SANTOS. Aníbal Maria Di Francia e Luís Orione

“Percebi que seus olhos brilhavam de lágrimas...”


...e eu nunca havia encontrado uma pessoa adulta que se abrisse de um modo tão sincero e simples com um jovem”. A transcrição do testemunho de Ignazio Silone no processo de beatificação de Dom Orione


de Ignazio Silone


Ignazio Silone. O escritor conheceu Dom Orione em 1916, quando, órfão, escapou do terremoto de Marsica e foi acolhido num dos colégios de Dom Orione. Em seu livro Uscita di sicurezza, o escritor dedica um capítulo à viagem ao colégio, na qual foi acompanhado pelo sacerdote, que foi buscá-lo pessoalmente

Ignazio Silone. O escritor conheceu Dom Orione em 1916, quando, órfão, escapou do terremoto de Marsica e foi acolhido num dos colégios de Dom Orione. Em seu livro Uscita di sicurezza, o escritor dedica um capítulo à viagem ao colégio, na qual foi acompanhado pelo sacerdote, que foi buscá-lo pessoalmente

Eu o conheci em 1916. Só o vi de relance depois do terremoto da Marsica [centro da Itália], em 1915. Eu me lembro, por ter estado presente, de que Dom Orione reunira um grupo de crianças que haviam escapado do desastre e ficado sem as suas famílias. Dom Orione achava que poderia transportá-las a Roma, mas a linha ferroviária estava interrompida e, para chegar até a primeira estação, era preciso percorrer cerca de quarenta quilômetros. Naquele local, já estavam presentes o rei e as autoridades de seu séquito, e seus carros estavam estacionados. Dom Orione começou a mandar as crianças subirem em alguns carros, para que pudessem chegar até a estação. Os soldados que faziam a guarda não queriam deixar, mas Dom Orione parecia nem ligar para eles e continuava sua operação de carga. Nesse meio tempo, o rei e seu séquito haviam chegado para voltar aos automóveis. Dom Orione se apresentou respeitosamente ao rei e expôs os motivos pelos quais mandava os pequenos órfãos subirem nos carros. O rei acolheu o desejo de Dom Orione e deu sua permissão para o transporte dos pequenos órfãos. Dom Orione tomou com eles o primeiro trem e os acompanhou até Roma, onde ficariam na Casa de Sant’Ana dos Palafreneiros.

» Ordem de serviço: Por favor, imprima na íntegra o trecho sobre o testemunho de Ignazio Silone a respeito de Dom Orione, sem mudar nada.

» Dados fornecidos:
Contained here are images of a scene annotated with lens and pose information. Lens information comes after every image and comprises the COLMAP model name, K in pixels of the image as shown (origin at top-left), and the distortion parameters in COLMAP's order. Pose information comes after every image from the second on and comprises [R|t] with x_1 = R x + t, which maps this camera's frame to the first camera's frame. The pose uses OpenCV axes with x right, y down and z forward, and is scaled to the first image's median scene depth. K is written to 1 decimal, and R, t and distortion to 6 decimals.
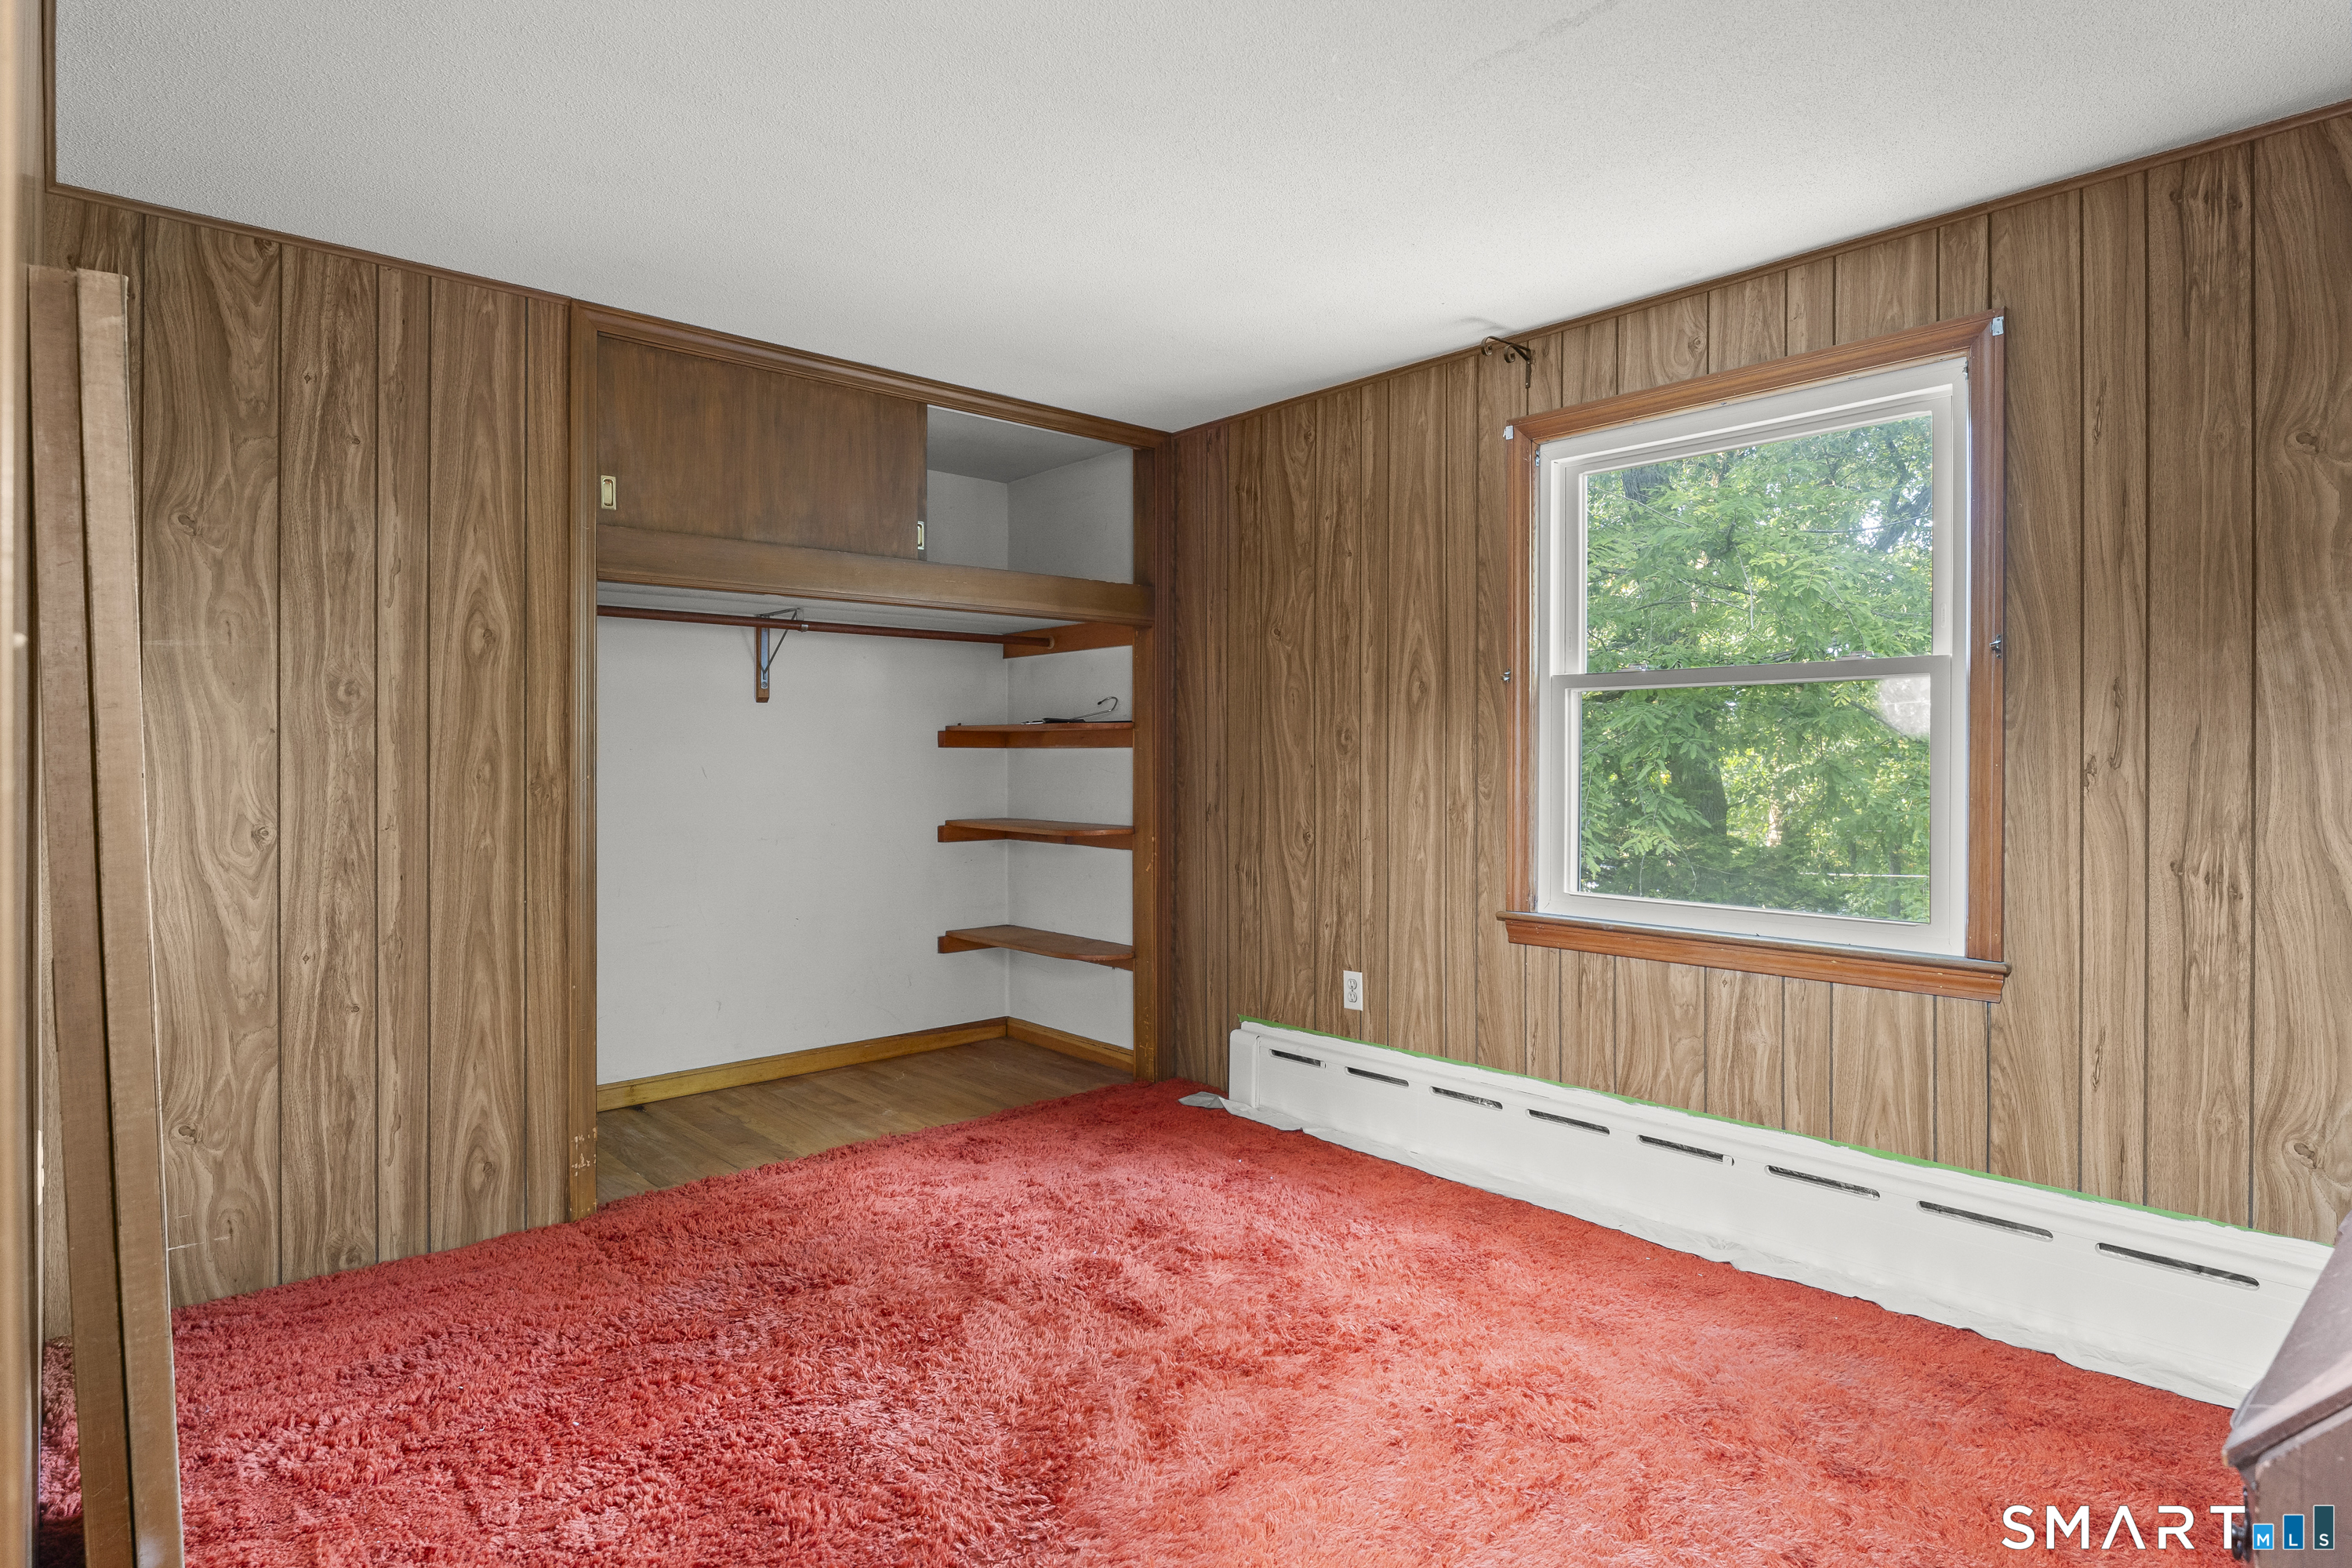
lens RADIAL K [[1271.1, 0, 1179.9], [0, 1271.1, 775.5], [0, 0, 1]] dist [0.002579, -0.000056]
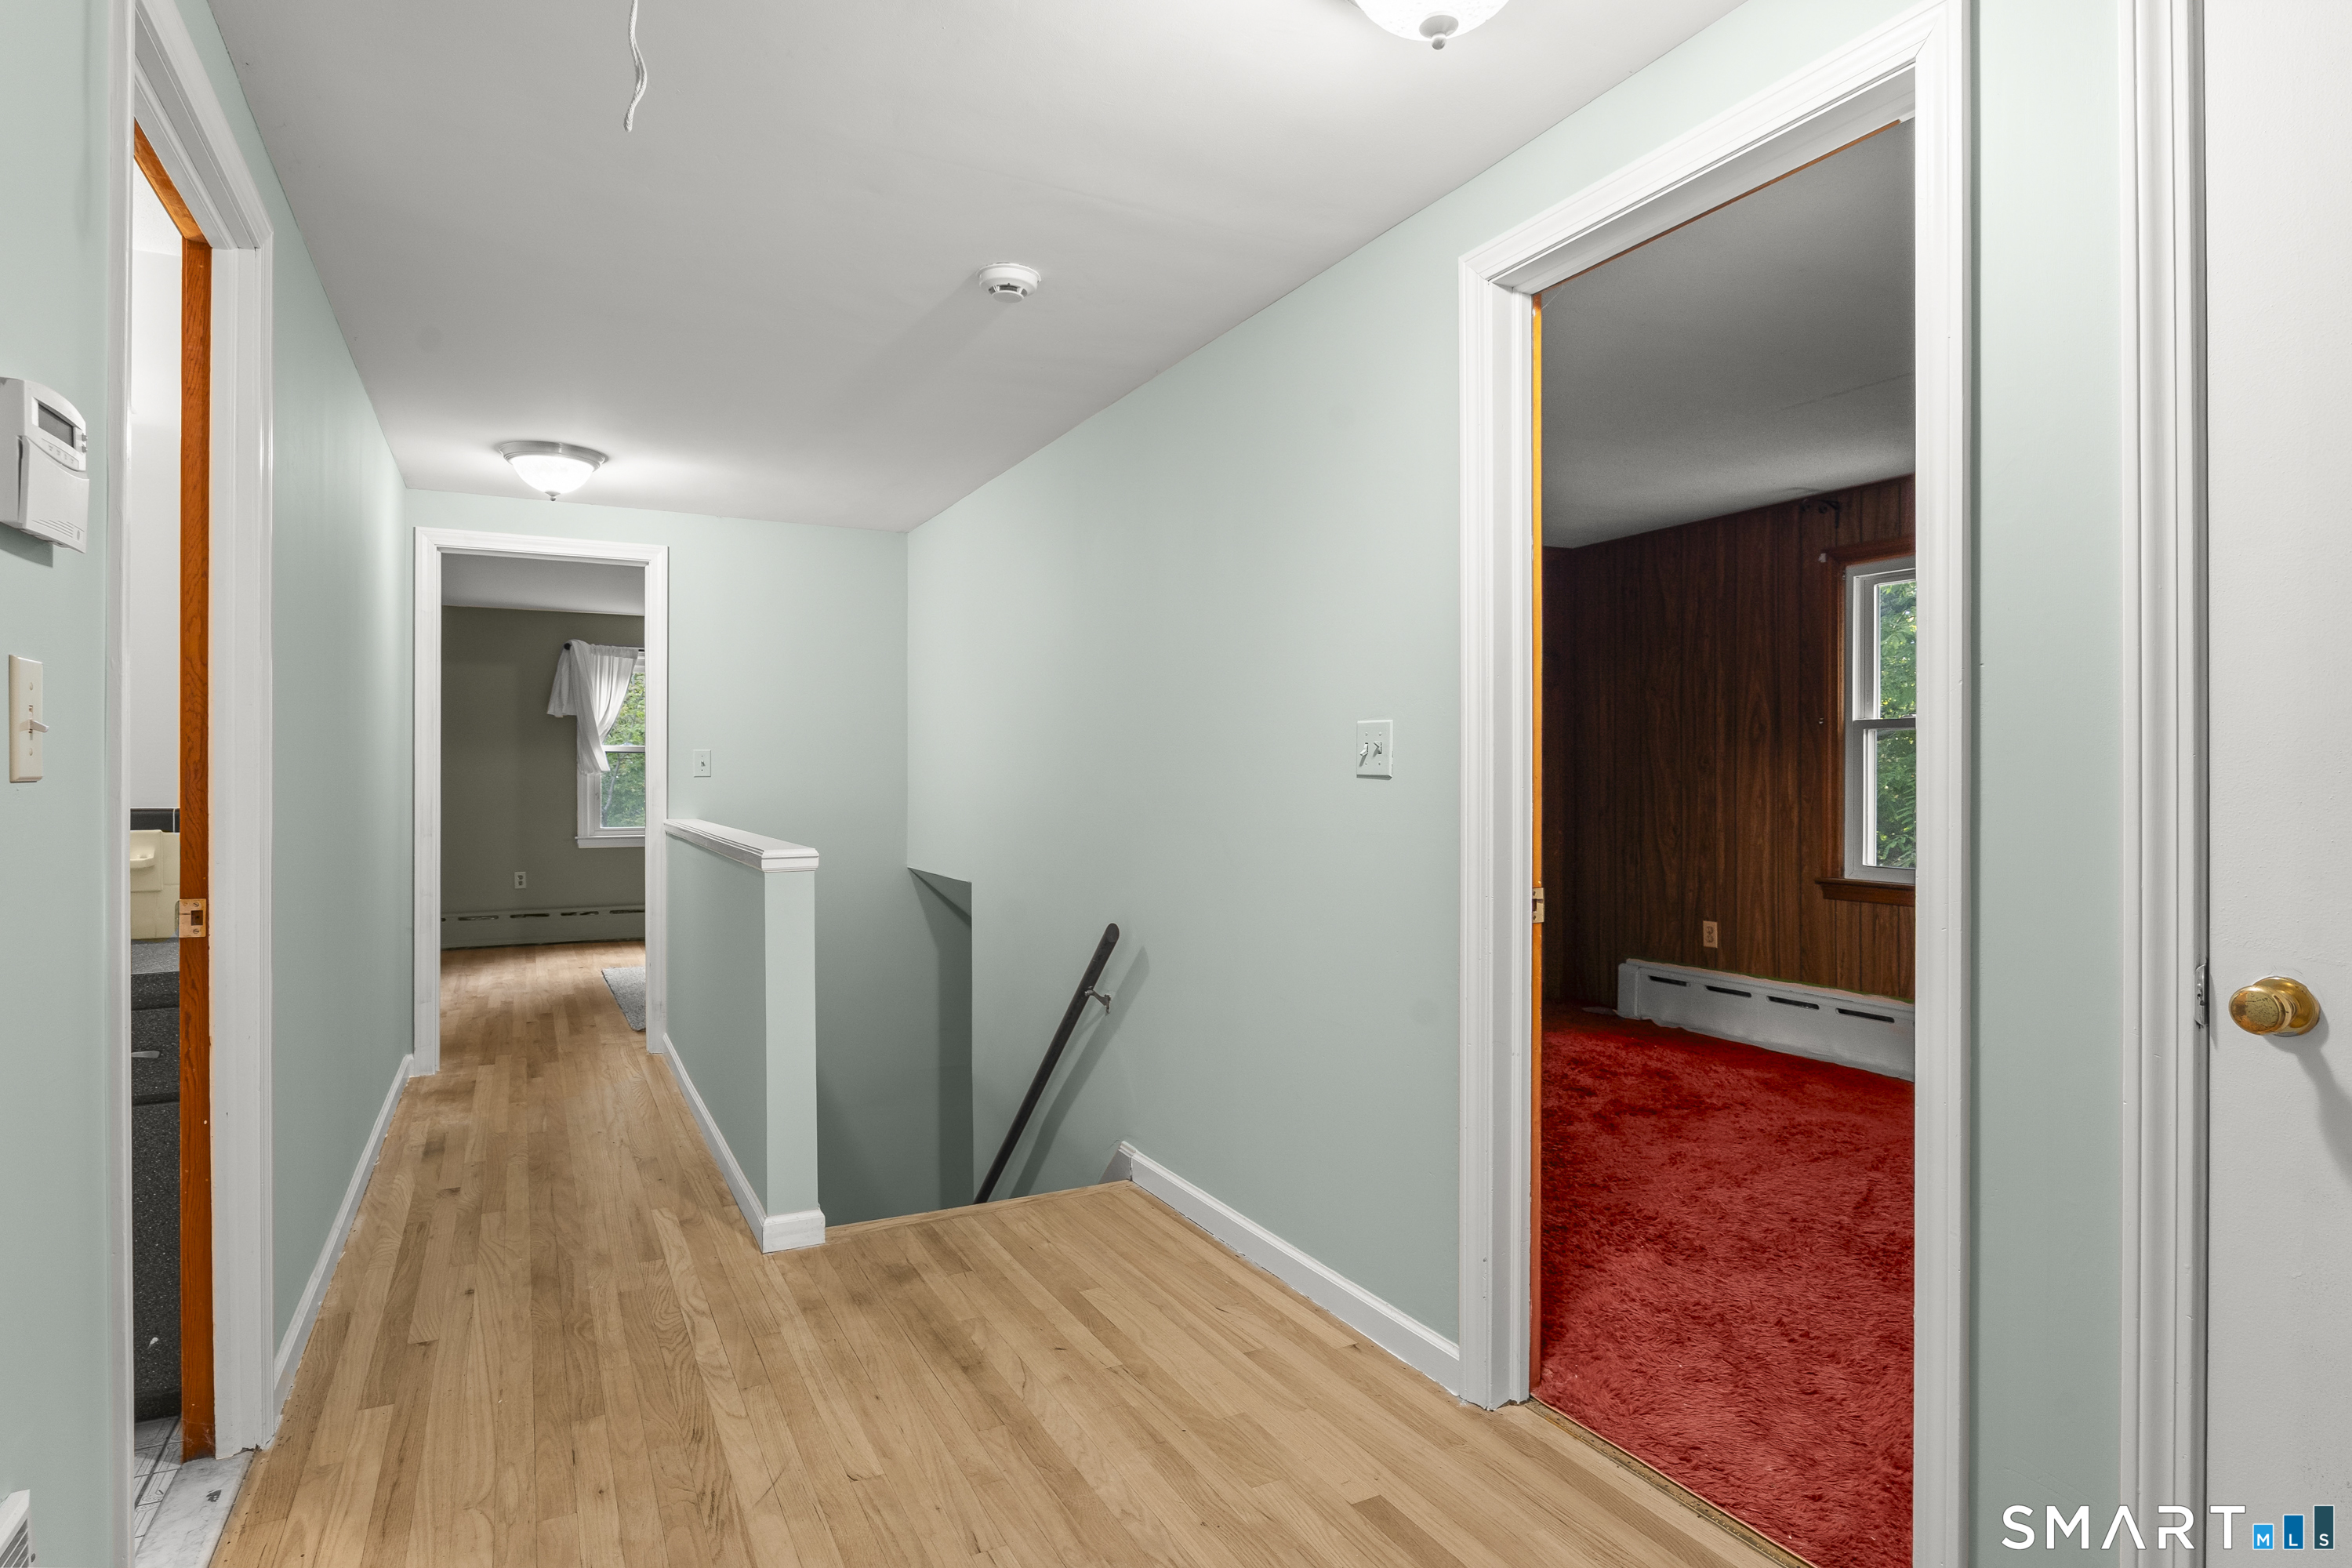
lens RADIAL K [[1271.1, 0, 1170.2], [0, 1271.1, 783.9], [0, 0, 1]] dist [0.002579, -0.000056]
pose [[0.968250, 0.000225, -0.249985, -0.107783], [-0.002954, 0.999940, -0.010539, 0.013848], [0.249968, 0.010943, 0.968192, -0.621235]]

» Resposta escrita:
SANTOS. Aníbal Maria Di Francia e Luís Orione

“Percebi que seus olhos brilhavam de lágrimas...”


...e eu nunca havia encontrado uma pessoa adulta que se abrisse de um modo tão sincero e simples com um jovem”. A transcrição do testemunho de Ignazio Silone no processo de beatificação de Dom Orione


de Ignazio Silone


Ignazio Silone. O escritor conheceu Dom Orione em 1916, quando, órfão, escapou do terremoto de Marsica e foi acolhido num dos colégios de Dom Orione. Em seu livro Uscita di sicurezza, o escritor dedica um capítulo à viagem ao colégio, na qual foi acompanhado pelo sacerdote, que foi buscá-lo pessoalmente

Ignazio Silone. O escritor conheceu Dom Orione em 1916, quando, órfão, escapou do terremoto de Marsica e foi acolhido num dos colégios de Dom Orione. Em seu livro Uscita di sicurezza, o escritor dedica um capítulo à viagem ao colégio, na qual foi acompanhado pelo sacerdote, que foi buscá-lo pessoalmente

Eu o conheci em 1916. Só o vi de relance depois do terremoto da Marsica [centro da Itália], em 1915. Eu me lembro, por ter estado presente, de que Dom Orione reunira um grupo de crianças que haviam escapado do desastre e ficado sem as suas famílias. Dom Orione achava que poderia transportá-las a Roma, mas a linha ferroviária estava interrompida e, para chegar até a primeira estação, era preciso percorrer cerca de quarenta quilômetros. Naquele local, já estavam presentes o rei e as autoridades de seu séquito, e seus carros estavam estacionados. Dom Orione começou a mandar as crianças subirem em alguns carros, para que pudessem chegar até a estação. Os soldados que faziam a guarda não queriam deixar, mas Dom Orione parecia nem ligar para eles e continuava sua operação de carga. Nesse meio tempo, o rei e seu séquito haviam chegado para voltar aos automóveis. Dom Orione se apresentou respeitosamente ao rei e expôs os motivos pelos quais mandava os pequenos órfãos subirem nos carros. O rei acolheu o desejo de Dom Orione e deu sua permissão para o transporte dos pequenos órfãos. Dom Orione tomou com eles o primeiro trem e os acompanhou até Roma, onde ficariam na Casa de Sant’Ana dos Palafreneiros.